Exercise aim
Decide whether each statement agrees with the FuelWatch text, answering yes or no and quoting the exact words that settle it: (a) The NRMA supports the FuelWatch scheme. (b) The VACC expects FuelWatch to bring large savings at the pump. (c) The reported cost to set up and monitor FuelWatch is $21 million.

Late today, the VACC called for a level playing field for petrol retailers at the wholesale level and welcomed cautionary comments by the resources and energy minister Martin Ferguson on the federal government's controversial new FuelWatch Scheme, which is supported by the NRMA but not the RACV or VACC.
“As VACC commented when FuelWatch was announced, it is our belief that the FuelWatch system will not produce the savings motorists may be hoping for and, at best, will have a marginal effect on pump prices.
“We believe that the cost to set up and monitor the FuelWatch scheme, reported to be $21 million, outweighs any marginal benefit to motorists.
“Regrettably, with oil at record highs on the international market, motorists can expect to keep delivering record profits to the oil companies, and record excise and GST revenues to federal and state coffers, regardless of FuelWatch.

Images with body pose keypoints:
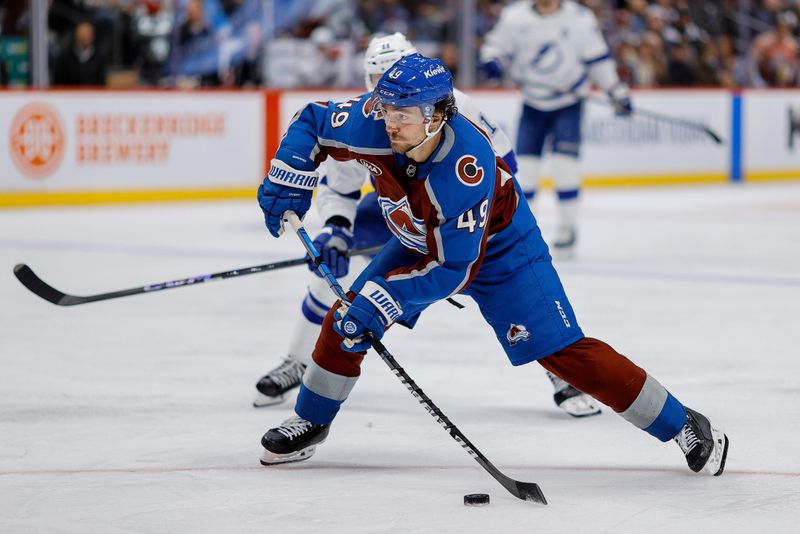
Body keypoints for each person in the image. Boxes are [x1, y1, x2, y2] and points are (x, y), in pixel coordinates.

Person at [255, 54, 729, 478]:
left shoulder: (466, 166)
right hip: (420, 235)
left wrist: (388, 300)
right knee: (346, 319)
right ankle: (311, 421)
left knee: (564, 353)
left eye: (404, 115)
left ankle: (681, 421)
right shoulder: (374, 121)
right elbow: (312, 121)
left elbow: (454, 269)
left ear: (438, 115)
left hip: (502, 251)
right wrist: (288, 174)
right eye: (387, 111)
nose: (390, 124)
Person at [253, 32, 601, 418]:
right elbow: (342, 185)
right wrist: (335, 230)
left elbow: (505, 167)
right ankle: (298, 361)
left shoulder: (457, 109)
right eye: (379, 79)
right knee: (327, 275)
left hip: (454, 211)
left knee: (506, 291)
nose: (388, 98)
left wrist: (463, 226)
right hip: (392, 211)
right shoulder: (365, 117)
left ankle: (556, 368)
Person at [479, 0, 633, 254]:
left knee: (565, 167)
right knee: (525, 170)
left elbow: (598, 60)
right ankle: (520, 228)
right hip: (533, 102)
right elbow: (496, 46)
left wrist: (617, 90)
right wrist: (491, 61)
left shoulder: (580, 18)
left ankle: (568, 228)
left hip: (569, 103)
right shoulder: (515, 16)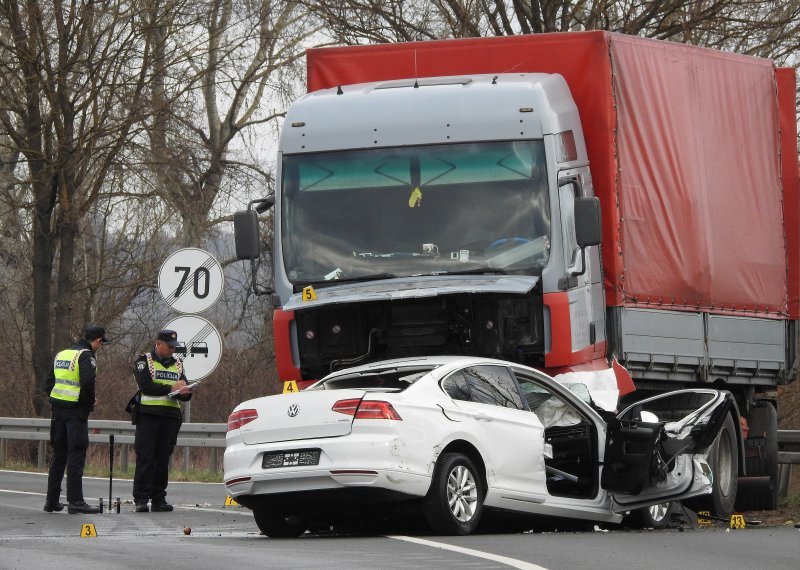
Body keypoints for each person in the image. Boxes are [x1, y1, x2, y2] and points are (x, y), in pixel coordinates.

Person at [43, 325, 108, 514]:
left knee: (59, 455)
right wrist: (88, 405)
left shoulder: (62, 354)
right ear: (98, 341)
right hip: (75, 413)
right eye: (101, 343)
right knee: (76, 454)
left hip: (58, 411)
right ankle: (76, 501)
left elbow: (49, 383)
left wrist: (58, 400)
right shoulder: (86, 356)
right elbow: (88, 383)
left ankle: (52, 501)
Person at [132, 330, 191, 512]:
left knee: (163, 459)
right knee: (146, 458)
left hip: (170, 417)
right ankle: (141, 498)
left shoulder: (178, 364)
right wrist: (171, 387)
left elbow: (184, 389)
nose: (173, 350)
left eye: (174, 346)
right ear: (159, 344)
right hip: (149, 416)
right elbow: (147, 387)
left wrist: (186, 392)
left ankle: (159, 498)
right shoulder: (144, 361)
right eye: (170, 346)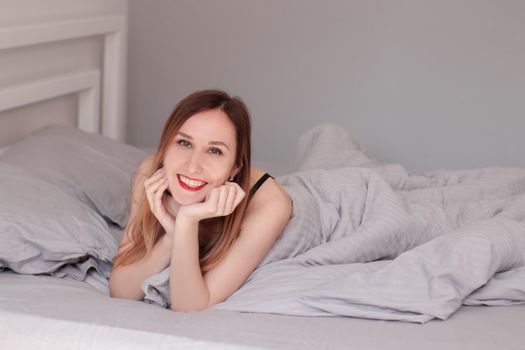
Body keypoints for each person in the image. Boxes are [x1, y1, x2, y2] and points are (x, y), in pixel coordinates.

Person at [109, 89, 292, 312]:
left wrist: (186, 219)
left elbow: (190, 306)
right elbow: (121, 290)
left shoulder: (270, 205)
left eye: (214, 150)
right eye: (184, 143)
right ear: (165, 145)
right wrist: (171, 237)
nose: (193, 166)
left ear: (235, 166)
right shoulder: (151, 175)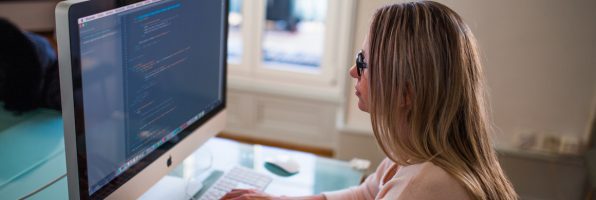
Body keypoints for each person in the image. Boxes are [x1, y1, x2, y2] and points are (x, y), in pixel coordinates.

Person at [221, 1, 517, 199]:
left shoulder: (425, 186)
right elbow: (365, 194)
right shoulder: (415, 150)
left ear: (406, 92)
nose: (353, 71)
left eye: (363, 63)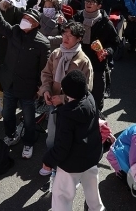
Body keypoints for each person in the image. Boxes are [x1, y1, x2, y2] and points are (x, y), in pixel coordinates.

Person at [0, 0, 50, 159]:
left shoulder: (42, 44)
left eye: (30, 20)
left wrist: (39, 88)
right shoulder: (15, 31)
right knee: (8, 114)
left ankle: (28, 142)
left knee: (29, 119)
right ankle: (11, 135)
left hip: (28, 88)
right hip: (9, 83)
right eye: (25, 17)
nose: (25, 20)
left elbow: (44, 69)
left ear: (36, 25)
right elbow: (1, 25)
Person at [41, 70, 104, 211]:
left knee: (62, 196)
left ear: (68, 93)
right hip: (91, 156)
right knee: (92, 190)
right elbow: (78, 109)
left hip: (71, 164)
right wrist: (63, 105)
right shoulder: (90, 98)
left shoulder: (67, 117)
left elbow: (62, 146)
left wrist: (48, 160)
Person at [39, 21, 94, 155]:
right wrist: (46, 90)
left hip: (72, 107)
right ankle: (51, 160)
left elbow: (86, 89)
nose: (65, 38)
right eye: (64, 34)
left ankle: (63, 164)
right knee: (52, 134)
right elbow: (46, 73)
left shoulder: (84, 61)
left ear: (79, 38)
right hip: (53, 103)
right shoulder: (56, 53)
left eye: (70, 36)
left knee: (67, 137)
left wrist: (63, 99)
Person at [72, 0, 117, 109]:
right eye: (87, 1)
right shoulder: (77, 17)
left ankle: (96, 116)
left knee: (96, 93)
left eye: (92, 2)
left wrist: (107, 51)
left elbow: (115, 42)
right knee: (76, 90)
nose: (88, 3)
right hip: (77, 60)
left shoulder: (105, 22)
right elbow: (68, 33)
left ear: (99, 6)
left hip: (97, 63)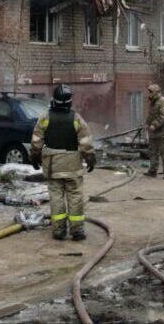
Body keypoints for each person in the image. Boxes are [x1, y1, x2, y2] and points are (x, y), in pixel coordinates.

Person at [30, 84, 96, 241]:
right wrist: (90, 158)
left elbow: (36, 141)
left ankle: (59, 230)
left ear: (54, 101)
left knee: (56, 196)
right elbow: (85, 143)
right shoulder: (76, 118)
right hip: (72, 165)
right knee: (75, 196)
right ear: (69, 102)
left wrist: (34, 157)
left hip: (53, 165)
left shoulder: (45, 117)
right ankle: (77, 231)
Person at [144, 82, 164, 178]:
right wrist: (147, 124)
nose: (149, 94)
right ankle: (152, 171)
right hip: (153, 133)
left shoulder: (163, 101)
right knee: (153, 152)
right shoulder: (153, 102)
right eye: (149, 92)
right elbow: (151, 115)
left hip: (162, 133)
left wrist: (154, 125)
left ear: (156, 92)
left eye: (151, 92)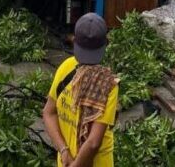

Expected output
(a) Yes: "which is supported by the NRMA but not the RACV or VACC"
(b) No: "will not produce the savings motorists may be hoping for and, at best, will have a marginal effect on pump prices"
(c) Yes: "the cost to set up and monitor the FuelWatch scheme, reported to be $21 million"